J. C. Philpot 1802-1869

12th March 2020

“Such as sit in darkness and in the shadow of death.” Psalm 107:10

What a blessed thing is light, the light of life, the light of God’s countenance, of the glorious gospel, of Jesus’ face! “Truly light is sweet, and a pleasant thing it is for the eyes to behold the sun.” But to whom? To those who sit in darkness and the shadow of death. How such hail the first rays of light! If you were shipwrecked, cast by night upon a desert rock, how you would hail the first beams of the morning light to shew you where you were, and what hopes there were of final escape. So, similarly, how a sense of danger, magnified by the darkness, makes the shipwrecked soul hail the first beam of light, that it may see the way of escape from hell to heaven. How sweet to such it is to have any divine light dawn upon the mind, to have any breaking in of the goodness and mercy, grace and glory, of the blessed Jesus. The more we sit in darkness, the more we prize light. Many high professors despise all this, and run out against it as a building upon frames and feelings, and making a Christ of our experience. Poor things! Their light is not worth having; and their religion, it is to be feared, is but a fire of their own kindling, the light of which will never light them to heaven. But why do they despise it? Because they never sit in darkness and the shadow of death. Therefore, really and truly, what is their light? An ignis fatuus, a will-o’-thewisp, a gas-lamp, a meteor, a falling star, anything, everything but the dayspring from on high, or the Sun of righteousness. But the Lord’s people cannot be put off with a gas-lamp, an ignis fatuus, a will-o’-the-wisp. They must have Jesus. They must have his blood upon their consciences, his grace in their hearts, his presence in their souls; sweet discoveries of his Person and work, the whispers of his love, the touch of his finger, the smiles of his face. They must have Jesus for themselves.
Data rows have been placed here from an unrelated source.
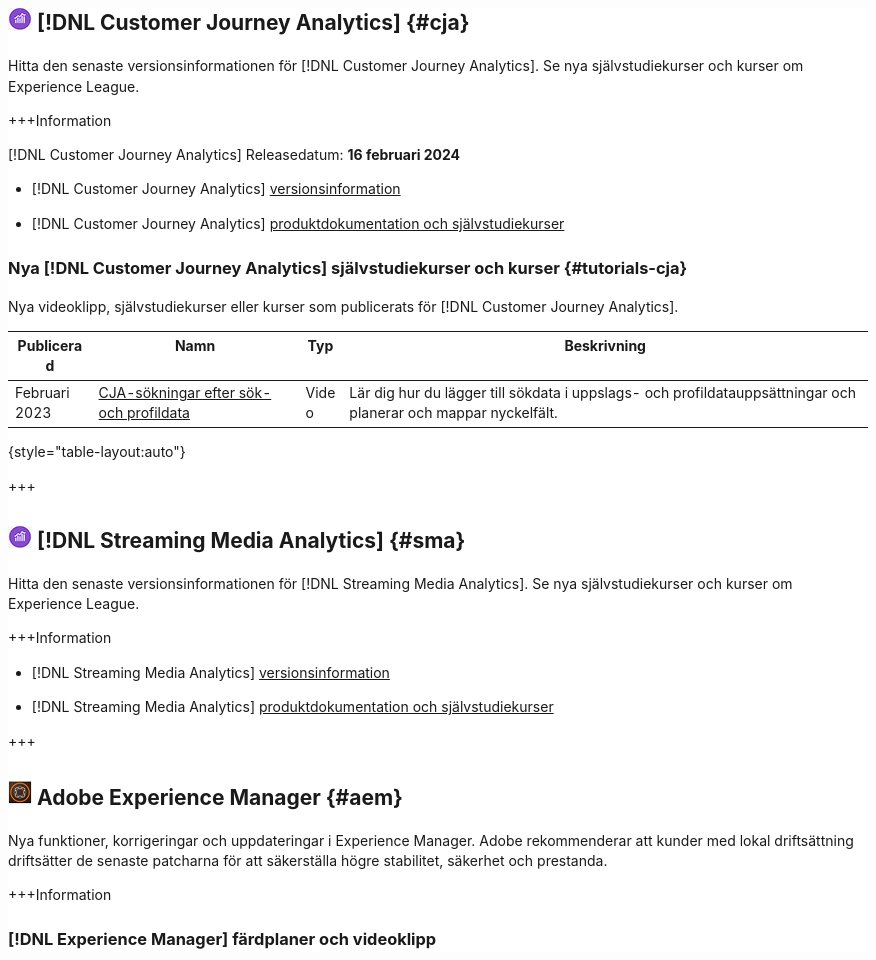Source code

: ## ![Ikon](/assets/analytics.png) [!DNL Customer Journey Analytics] {#cja}

Hitta den senaste versionsinformationen för [!DNL Customer Journey Analytics]. Se nya självstudiekurser och kurser om Experience League.

+++Information

[!DNL Customer Journey Analytics] Releasedatum: **16 februari 2024**

* [!DNL Customer Journey Analytics] [versionsinformation](https://experienceleague.adobe.com/docs/analytics-platform/using/releases/latest.html?lang=sv-SE)

* [!DNL Customer Journey Analytics] [produktdokumentation och självstudiekurser](https://experienceleague.adobe.com/docs/customer-journey-analytics.html?lang=sv-SE)

### Nya [!DNL Customer Journey Analytics] självstudiekurser och kurser {#tutorials-cja}

Nya videoklipp, självstudiekurser eller kurser som publicerats för [!DNL Customer Journey Analytics].

| Publicerad | Namn | Typ | Beskrivning |
| -----------| ---------- | ---------- | ---------- |
| Februari 2023 | [CJA-sökningar efter sök- och profildata](https://experienceleague.adobe.com/docs/customer-journey-analytics-learn/tutorials/connections/cja-lookup-data.html?lang=sv-SE) | Video | Lär dig hur du lägger till sökdata i uppslags- och profildatauppsättningar och planerar och mappar nyckelfält. |

{style="table-layout:auto"}

+++

## ![Ikon](/assets/analytics.png) [!DNL Streaming Media Analytics] {#sma}

Hitta den senaste versionsinformationen för [!DNL Streaming Media Analytics]. Se nya självstudiekurser och kurser om Experience League.

+++Information

* [!DNL Streaming Media Analytics] [versionsinformation](https://experienceleague.adobe.com/docs/media-analytics/using/release-notes/release-notes.html?lang=sv-SE)

* [!DNL Streaming Media Analytics] [produktdokumentation och självstudiekurser](https://experienceleague.adobe.com/docs/media-analytics/using/media-overview.html?lang=sv-SE)

+++

## ![Ikon](/assets/aem.png) Adobe Experience Manager {#aem}

Nya funktioner, korrigeringar och uppdateringar i Experience Manager. Adobe rekommenderar att kunder med lokal driftsättning driftsätter de senaste patcharna för att säkerställa högre stabilitet, säkerhet och prestanda.

+++Information

### [!DNL Experience Manager] färdplaner och videoklipp

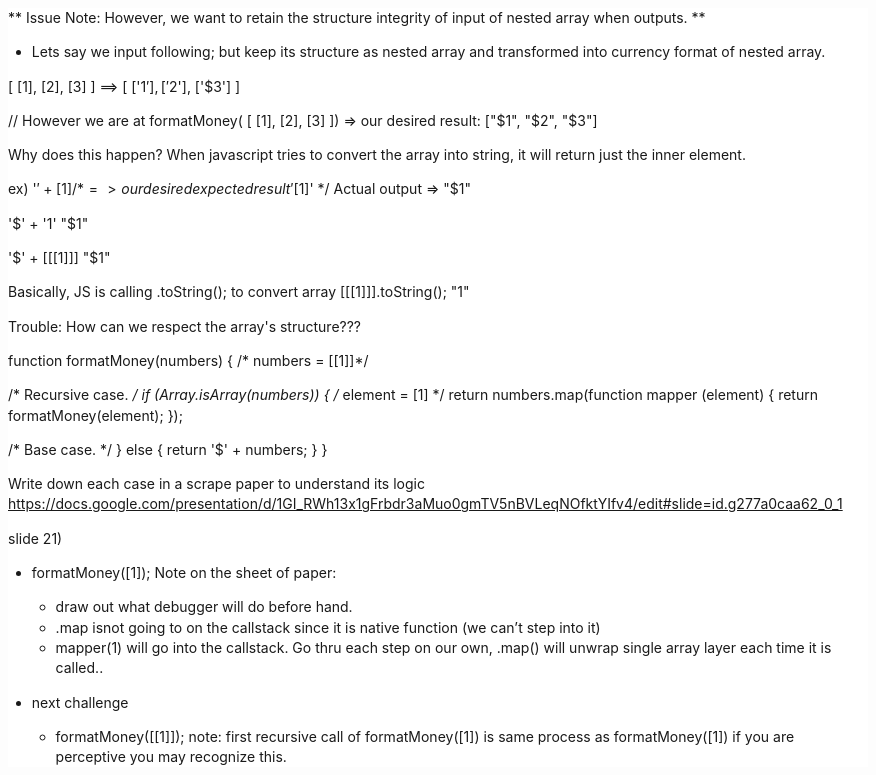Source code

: ** Issue Note: However, we want to retain the structure integrity of input of nested array when outputs. **
- Lets say we input following; but keep its structure as 
   nested array and transformed into currency format of nested array.

[ [1], [2], [3] ] ==> [ ['$1'], ['$2'], ['$3'] ]

// However we are at 
formatMoney( [ [1], [2], [3] ]) =>  our desired result: 
["$1", "$2", "$3"]

Why does this happen?
When javascript tries to convert the array into string,
 it will return just the inner element.

 ex) '$' + [1] /* => our desired expected result '$[1]' */
     Actual output => "$1"

'$' + '1'
"$1"

'$' + [[[1]]]
"$1"

Basically, JS is calling .toString(); to convert array
[[[1]]].toString(); 
"1"

Trouble: How can we respect the array's structure???

function formatMoney(numbers) {  /* numbers = [[1]]*/

  /* Recursive case. */
  if (Array.isArray(numbers)) {  /* element = [1] */
  	return numbers.map(function mapper (element) {
      return formatMoney(element);
    });

  /* Base case. */
  } else {
    return '$' + numbers;
  }
}

Write down each case in a scrape paper to understand its logic
https://docs.google.com/presentation/d/1GI_RWh13x1gFrbdr3aMuo0gmTV5nBVLeqNOfktYIfv4/edit#slide=id.g277a0caa62_0_1

slide 21)

- formatMoney([1]);
Note on the sheet of paper: 
  - draw out what debugger will do before hand.  
  - .map isnot going to on the callstack since it is native function (we can’t step into it)
  - mapper(1) will go into the callstack.
    Go thru  each step on our own, .map() will unwrap single array layer each time it is called..

- next challenge
  - formatMoney([[1]]);
  note: first recursive call of formatMoney([1]) is same process as formatMoney([1])
  if you are perceptive you may recognize this.  
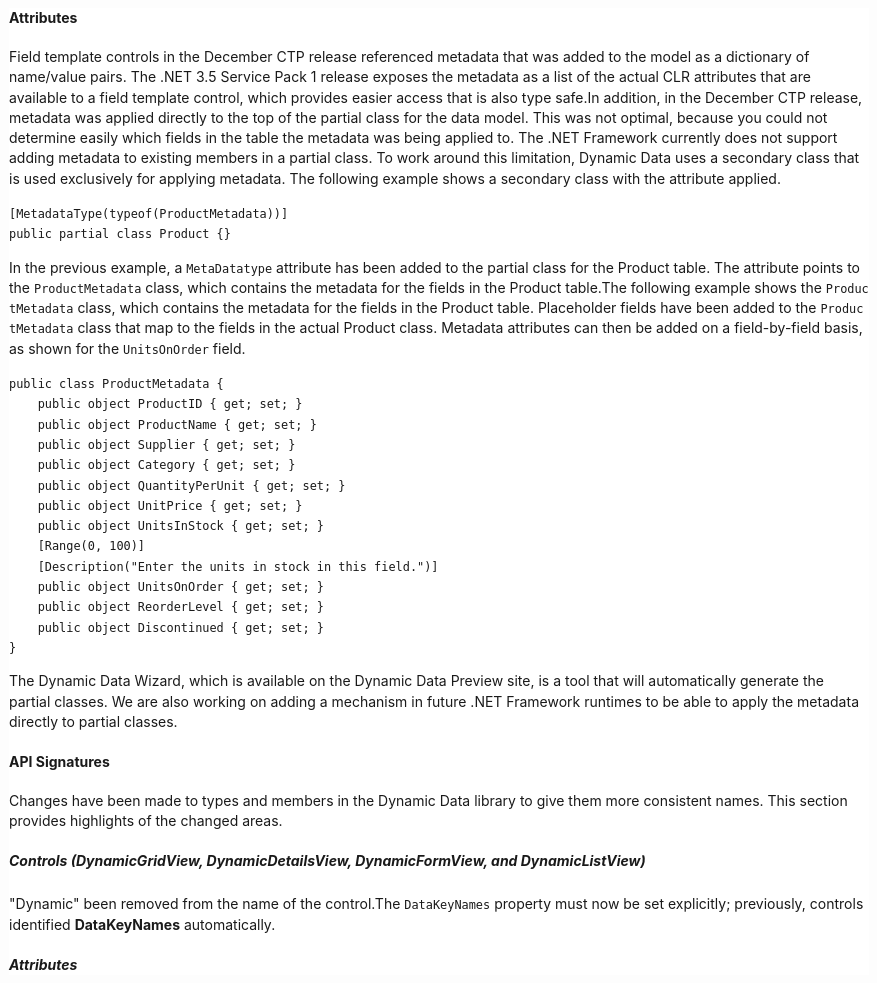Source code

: #### Attributes

Field template controls in the December CTP release referenced metadata that was added to the model as a dictionary of name/value pairs. The .NET 3.5 Service Pack 1 release exposes the metadata as a list of the actual CLR attributes that are available to a field template control, which provides easier access that is also type safe.In addition, in the December CTP release, metadata was applied directly to the top of the partial class for the data model. This was not optimal, because you could not determine easily which fields in the table the metadata was being applied to. The .NET Framework currently does not support adding metadata to existing members in a partial class. To work around this limitation, Dynamic Data uses a secondary class that is used exclusively for applying metadata. The following example shows a secondary class with the attribute applied.

    [MetadataType(typeof(ProductMetadata))]
    public partial class Product {}

In the previous example, a `MetaDatatype` attribute has been added to the partial class for the Product table. The attribute points to the `ProductMetadata` class, which contains the metadata for the fields in the Product table.The following example shows the `ProductMetadata` class, which contains the metadata for the fields in the Product table. Placeholder fields have been added to the `ProductMetadata` class that map to the fields in the actual Product class. Metadata attributes can then be added on a field-by-field basis, as shown for the `UnitsOnOrder` field.

    public class ProductMetadata {
        public object ProductID { get; set; }
        public object ProductName { get; set; }
        public object Supplier { get; set; }
        public object Category { get; set; }
        public object QuantityPerUnit { get; set; }
        public object UnitPrice { get; set; }
        public object UnitsInStock { get; set; }
        [Range(0, 100)]
        [Description("Enter the units in stock in this field.")]
        public object UnitsOnOrder { get; set; }
        public object ReorderLevel { get; set; }
        public object Discontinued { get; set; }
    }

The Dynamic Data Wizard, which is available on the Dynamic Data Preview site, is a tool that will automatically generate the partial classes. We are also working on adding a mechanism in future .NET Framework runtimes to be able to apply the metadata directly to partial classes.

<a id="_Toc198012558"></a><a id="_Toc195437065"></a>

#### API Signatures

Changes have been made to types and members in the Dynamic Data library to give them more consistent names. This section provides highlights of the changed areas.

##### Controls (DynamicGridView, DynamicDetailsView, DynamicFormView, and DynamicListView)

"Dynamic" been removed from the name of the control.The `DataKeyNames` property must now be set explicitly; previously, controls identified **DataKeyNames** automatically.

##### Attributes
   “Give me Christ, or else I die,”

is their feeling. But what makes them break forth with these earnest sighs and cries? They are in darkness and in the shadow of death. Were they otherwise, they would be content to remain as they naturally are; dark and dead. But feeling their state, it makes them long for the beams of light; and when it breaks in upon their soul, they can bless it because it comes from and leads to God.